## [Source text]
I've always been a writer - when I was young I use to write songs and short stories. In high school - Ryane' & Nanita would laugh at me - for writing them a 4 page (double sided) letter when I was suppose to be listening in class... (but I was). In college, I expressed myself through poetry and always found that my words transformed always allowed people to feel me... Now, Im looking at an obvious talent that I do have & asking myself - "So what are you going to do about it?"

Taking the next step - I realize I need more... and I havent been able to finish this statement - because I dont know myself what "more" is.

P.S. I've been wondering - how do you go from one day being an average American - day-to-day NOT following your heart & just... one day deciede to follow your heart.

You have until Saturday afternoon

As of Friday, April 22, 2005 - I will be a Washingtionan again! - Im leaving behind my 3-bedroom apartment, washier and dryer, fireplace, voltic ceilings, private bathroom, gated plush community, fitness center and a really cool roommate - to be a city girl again. (Oh I forgot to mention I leaving behind a very expensive rent too)

## [Extracted data]
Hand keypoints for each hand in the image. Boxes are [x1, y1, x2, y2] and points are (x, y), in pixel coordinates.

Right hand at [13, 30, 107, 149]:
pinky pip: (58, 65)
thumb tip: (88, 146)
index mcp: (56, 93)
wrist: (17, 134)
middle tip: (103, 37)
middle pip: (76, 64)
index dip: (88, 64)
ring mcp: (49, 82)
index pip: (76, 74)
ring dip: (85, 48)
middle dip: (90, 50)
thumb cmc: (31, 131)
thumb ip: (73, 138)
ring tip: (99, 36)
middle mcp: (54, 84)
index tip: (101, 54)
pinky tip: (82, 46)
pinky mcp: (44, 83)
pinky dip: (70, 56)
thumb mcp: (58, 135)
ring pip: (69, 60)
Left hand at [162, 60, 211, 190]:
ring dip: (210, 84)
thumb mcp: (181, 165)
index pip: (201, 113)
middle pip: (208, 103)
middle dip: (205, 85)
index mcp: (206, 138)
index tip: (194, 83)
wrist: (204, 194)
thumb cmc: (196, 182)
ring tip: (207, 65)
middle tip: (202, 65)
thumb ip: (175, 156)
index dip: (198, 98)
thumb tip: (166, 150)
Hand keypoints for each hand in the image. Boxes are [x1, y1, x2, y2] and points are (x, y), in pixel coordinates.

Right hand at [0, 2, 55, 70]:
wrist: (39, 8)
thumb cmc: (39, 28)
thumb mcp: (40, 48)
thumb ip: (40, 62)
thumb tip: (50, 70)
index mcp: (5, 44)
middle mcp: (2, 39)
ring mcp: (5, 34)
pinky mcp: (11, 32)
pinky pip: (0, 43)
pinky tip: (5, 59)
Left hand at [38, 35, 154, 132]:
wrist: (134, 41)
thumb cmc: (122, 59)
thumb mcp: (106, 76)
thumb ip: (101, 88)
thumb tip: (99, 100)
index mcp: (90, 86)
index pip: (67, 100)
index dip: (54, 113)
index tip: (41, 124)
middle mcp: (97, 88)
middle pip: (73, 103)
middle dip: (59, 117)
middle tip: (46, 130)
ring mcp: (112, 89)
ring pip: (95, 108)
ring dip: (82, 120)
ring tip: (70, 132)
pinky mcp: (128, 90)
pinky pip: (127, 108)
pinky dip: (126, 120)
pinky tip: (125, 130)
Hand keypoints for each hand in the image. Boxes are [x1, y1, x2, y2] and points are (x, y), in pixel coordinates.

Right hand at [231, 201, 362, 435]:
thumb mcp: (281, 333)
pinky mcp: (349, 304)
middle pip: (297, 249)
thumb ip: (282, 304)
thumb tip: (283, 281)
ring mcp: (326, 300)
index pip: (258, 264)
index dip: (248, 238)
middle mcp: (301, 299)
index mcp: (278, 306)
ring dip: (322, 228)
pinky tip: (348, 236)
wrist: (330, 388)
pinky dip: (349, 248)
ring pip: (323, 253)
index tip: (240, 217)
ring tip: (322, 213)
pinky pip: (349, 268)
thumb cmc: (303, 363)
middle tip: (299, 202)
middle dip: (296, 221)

## [List of tasks]
A: From the personal post about writing and moving back to Washington, list each form of writing the writer says they produced, from youth through college.
B: Resume the personal post about writing and moving back to Washington, picking up right after its final sentence.

## [Responses]
A:
- Songs
- Short stories
- A 4-page (double-sided) letter
- Poetry

B:
There isnt much to descibe about my new place (yet) - It has a lot of potential. I like the area (Capitol Hill - but let my father tell it - he said its Lincoln Park). I will probably have an open house soon after I moved in - I meant to do that when I was living in Herndon but I didnt think anyone really wanted to drive out to my house (other than Sandy and Sabrina, my family, my neighbor D.M. & a few guys I've dated...)

Let me take a moment to vent: Among the people who were unable to make it out to my place in the YEAR that I lived there, my dad - who drives to Dulles Airport - at the least every other week - never came to my place... maybe he will make it up to me - by helping me move out & then he can finally see it. Anyone else who wants to see my place... you have today - through Saturday afternoon.

p.s. I was thinking about getting a pet... thats all - still thinking

Tuesday, April 19, 2005

Why? (Jada Kiss - Kiss my grits)

Why wont oil and water mix ?
Why are Middle Eastern's considered white in this country?
Why does it take so long to get your hair done at a black salon?
Why dont they teach time management in Cosmotology school?
Why do people send you a "forward" of something positive - then tell you to forward it to 10 other people for it to work?
Why did they stop making Sex & the City episodes?
Why does it take 3 years to make another Saprano's season?
Why does every club in D.C. let just about anybody in their V.I.P rooms?
Why do I keep getting evites from MadPowerUnit?
Why dont they take me off their email list - since I cant get into they're parties anyway?
Why do men gossip more than women?
Why are relationships overrated?
Why is there so much anticpation before sex?
Why are more and more women - turning to women for love?
Why does the L Word - stand for Lesbian - when it used to stand for LOVE?
Why dont we take more risk - in life?
Why do the poor stay poor - and the rich, get richer?
Why are poor people considered to be happier?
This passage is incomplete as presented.